Gene expression changes in initiation and progression of oral squamous cell carcinomas revealed by laser microdissection and oligonucleotide microarray analysis

Background. Oral carcinogenesis is a complex process involving multiple genes. However, the genetic changes involved in this process are not demonstrated in the identical oral squamous carcinomas (OSCCs). Methods. According to the pathological characteristics, parts of normal tissues, oral dysplastic lesions (ODLs), and invasive cancers were procured from the identical OSCCs using laser microdissection (LMD), and large scale gene expression profiling was carried out on 33 samples derived from 11 OSCCs. Results. We analyzed genes differentially expressed in normal tissues vs. ODLs and ODLs vs. invasive tumors and identified the 15 candidate genes that continuously increasing or decreasing in its expression during oral carcinogenesis. One of these, ISG15 was chosen for further characterization. Real-time quantitative reverse transcriptase-polymerase chain reaction and immunohistochmistry analysis confirmed that ISG15 expression was consistently increasing during oral tumorigenesis. ISG15 high expression was significantly associated with poor prognosis (P=0.027). In addition, patients whose tumor had high ISG15 expression had worse 5-year survival rate than patients whose tumors had a low expression level (P=0.019). Conclusions.
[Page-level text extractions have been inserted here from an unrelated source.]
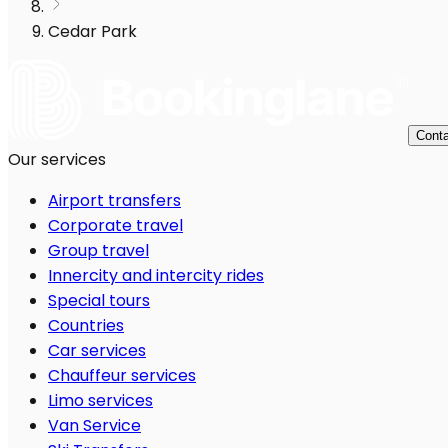
Cedar Park
Conta
Our services
Airport transfers
Corporate travel
Group travel
Innercity and intercity rides
Special tours
Countries
Car services
Chauffeur services
Limo services
Van Service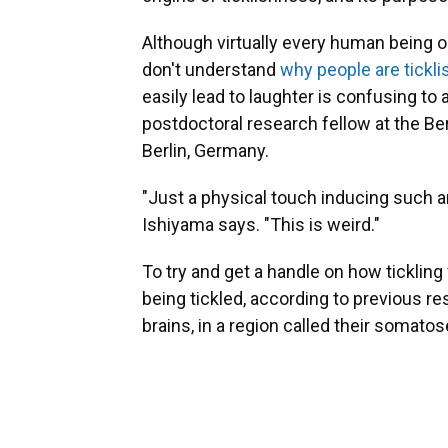
Although virtually every human being on
don't understand
why people are tickli
easily lead to laughter is confusing to
postdoctoral research fellow at the B
Berlin, Germany.
"Just a physical touch inducing such a
Ishiyama says. "This is weird."
To try and get a handle on how ticklin
being tickled, according to previous r
brains, in a region called their somato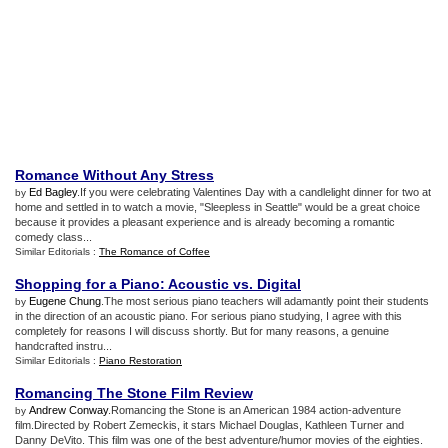
Romance Without Any Stress
Ed Bagley
.If you were celebrating Valentines Day with a candlelight dinner for two at
by
home and settled in to watch a movie, "Sleepless in Seattle" would be a great choice
because it provides a pleasant experience and is already becoming a romantic
comedy class...
Similar Editorials :
The Romance of Coffee
Shopping for a Piano
:
Acoustic vs
.
Digital
Eugene Chung
.The most serious piano teachers will adamantly point their students
by
in the direction of an acoustic piano. For serious piano studying, I agree with this
completely for reasons I will discuss shortly. But for many reasons, a genuine
handcrafted instru...
Similar Editorials :
Piano Restoration
Romancing The Stone Film Review
Andrew Conway
.Romancing the Stone is an American 1984 action-adventure
by
film.Directed by Robert Zemeckis, it stars Michael Douglas, Kathleen Turner and
Danny DeVito. This film was one of the best adventure/humor movies of the eighties.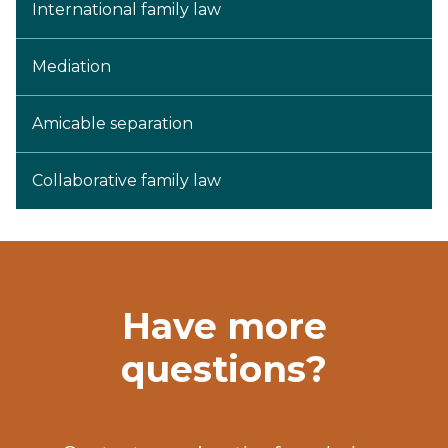
International family law
Mediation
Amicable separation
Collaborative family law
Have more
questions?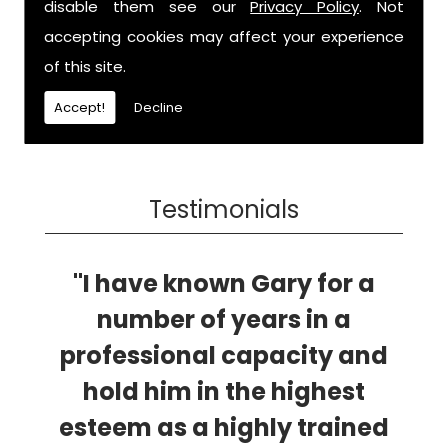
disable them see our
Privacy Policy
. Not
accepting cookies may affect your experience
of this site.
Accept!
Decline
Testimonials
"I have known Gary for a
number of years in a
professional capacity and
hold him in the highest
esteem as a highly trained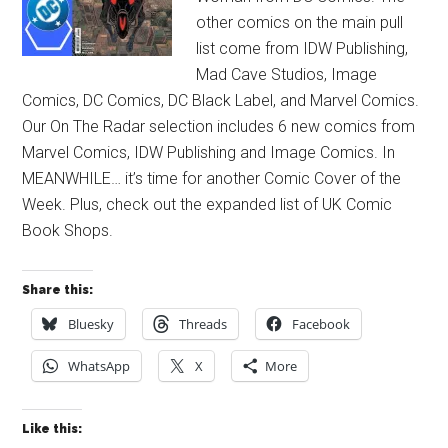
other comics on the main pull
list come from IDW Publishing,
Mad Cave Studios, Image
Comics, DC Comics, DC Black Label, and Marvel Comics.
Our On The Radar selection includes 6 new comics from
Marvel Comics, IDW Publishing and Image Comics. In
MEANWHILE… it’s time for another Comic Cover of the
Week. Plus, check out the expanded list of UK Comic
Book Shops.
Share this:
Bluesky
Threads
Facebook
WhatsApp
X
More
Like this: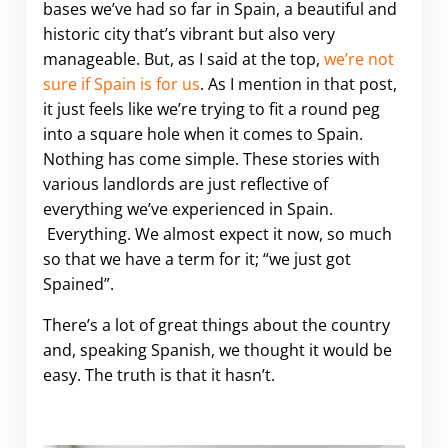
bases we’ve had so far in Spain, a beautiful and
historic city that’s vibrant but also very
manageable. But, as I said at the top,
we’re not
sure if Spain is for us
. As I mention in that post,
it just feels like we’re trying to fit a round peg
into a square hole when it comes to Spain.
Nothing has come simple. These stories with
various landlords are just reflective of
everything we’ve experienced in Spain.
Everything. We almost expect it now, so much
so that we have a term for it; “we just got
Spained”.
There’s a lot of great things about the country
and, speaking Spanish, we thought it would be
easy. The truth is that it hasn’t.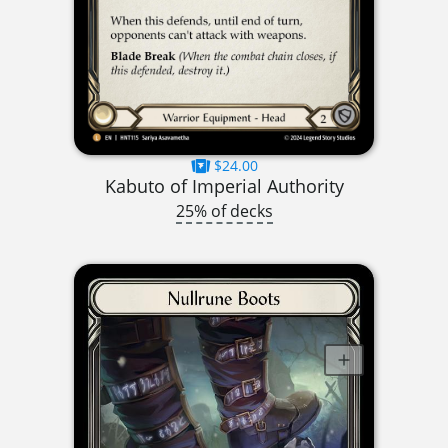
$24.00
Kabuto of Imperial Authority
25% of decks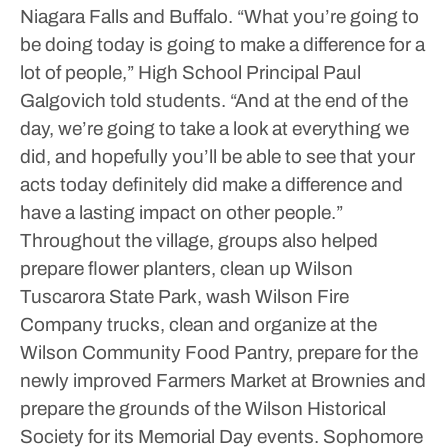
Niagara Falls and Buffalo.
“What you’re going to
be doing today is going to make a difference for a
lot of people,” High School Principal Paul
Galgovich told students. “And at the end of the
day, we’re going to take a look at everything we
did, and hopefully you’ll be able to see that your
acts today definitely did make a difference and
have a lasting impact on other people.”
Throughout the village, groups also helped
prepare flower planters, clean up Wilson
Tuscarora State Park, wash Wilson Fire
Company trucks, clean and organize at the
Wilson Community Food Pantry, prepare for the
newly improved Farmers Market at Brownies and
prepare the grounds of the Wilson Historical
Society for its Memorial Day events.
Sophomore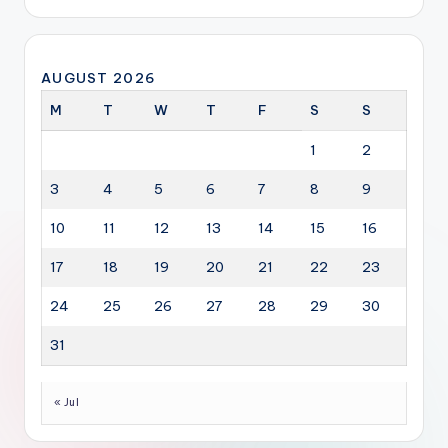
AUGUST 2026
M
T
W
T
F
S
S
1
2
3
4
5
6
7
8
9
10
11
12
13
14
15
16
17
18
19
20
21
22
23
24
25
26
27
28
29
30
31
« Jul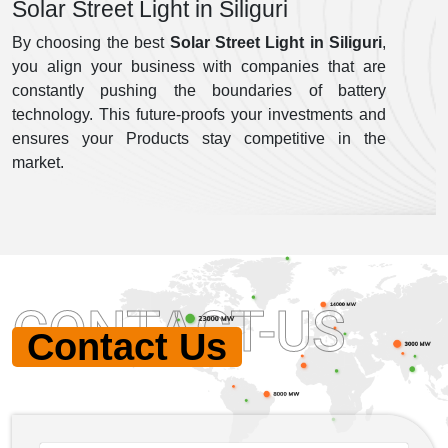
Solar Street Light in Siliguri
By choosing the best
Solar Street Light in Siliguri
,
you align your business with companies that are
constantly pushing the boundaries of battery
technology. This future-proofs your investments and
ensures your Products stay competitive in the
market.
CONTACT-US
Contact Us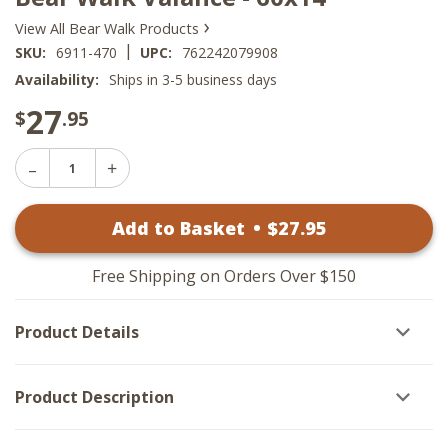
›
View All Bear Walk Products
|
SKU:
6911-470
UPC:
762242079908
Availability:
Ships in 3-5 business days
27
$
.95
Decrease
Increase
Quantity
Quantity
of
of
Bear
Add to Basket
•
$
27
.95
Bear
Walk
Walk
Valance
Valance
-
-
60x14
Free Shipping on Orders Over $150
60x14
Product Details
Product Description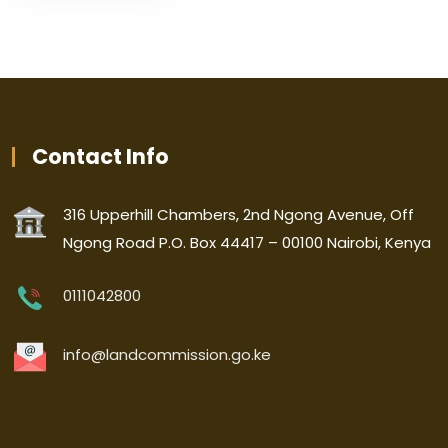
Contact Info
316 Upperhill Chambers, 2nd Ngong Avenue, Off
Ngong Road P.O. Box 44417 – 00100 Nairobi, Kenya
0111042800
info@landcommission.go.ke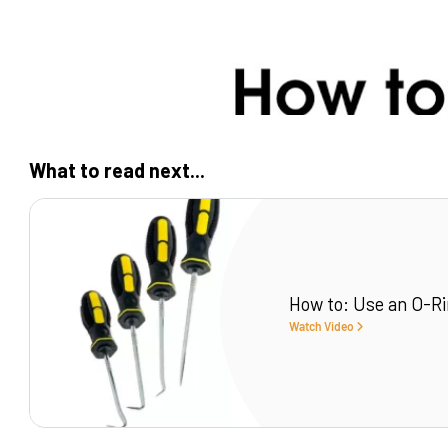
What to read next...
How to: Use an O-Ri
Watch Video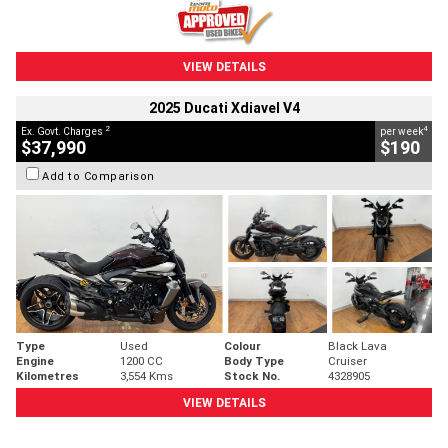
VIEW DETAILS
2025 Ducati Xdiavel V4
2
4
Ex. Govt. Charges
per week
$37,990
$190
Add to Comparison
Type
Used
Colour
Black Lava
Engine
1200 CC
Body Type
Cruiser
Kilometres
3,554 Kms
Stock No.
4328905
VIEW DETAILS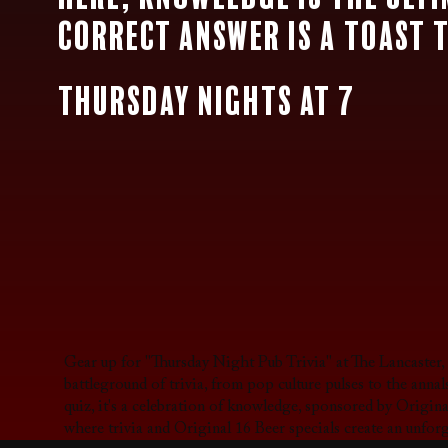
correct answer is a toast 
Thursday Nights at 7
Gear up for "Thursday Night Pub Trivia" at The Lancaster
battleground of trivia, from pop culture pulses to the ann
quiz, it's a celebration of knowledge, sponsored by Origina
where trivia and Original 16 Beer specials create an unfor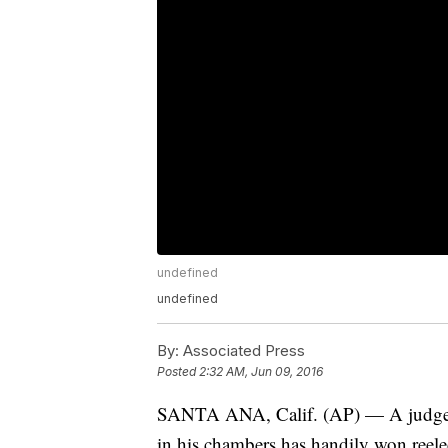
undefined
undefined
By:
Associated Press
Posted
2:32 AM, Jun 09, 2016
SANTA ANA, Calif. (AP) — A judge 
in his chambers has handily won reel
We identified the 15 genes that are continuously increasing or decreasing in its expression during oral carcinogenesis. One of these, ISG15 is likely to be associated with both dysgenesis and tumorigenesis, and may be a potential prognostic marker in these malignancies. Microarray samples of invasive tumor, adjacent dysplastic lesions and noncancerous normal tissues were collected from 11 patients with primary OSCCs. We analyzed genes differentially expressed in (i) normal vs. dysplastic tissues and (ii) dysplastic vs. tumor tissues.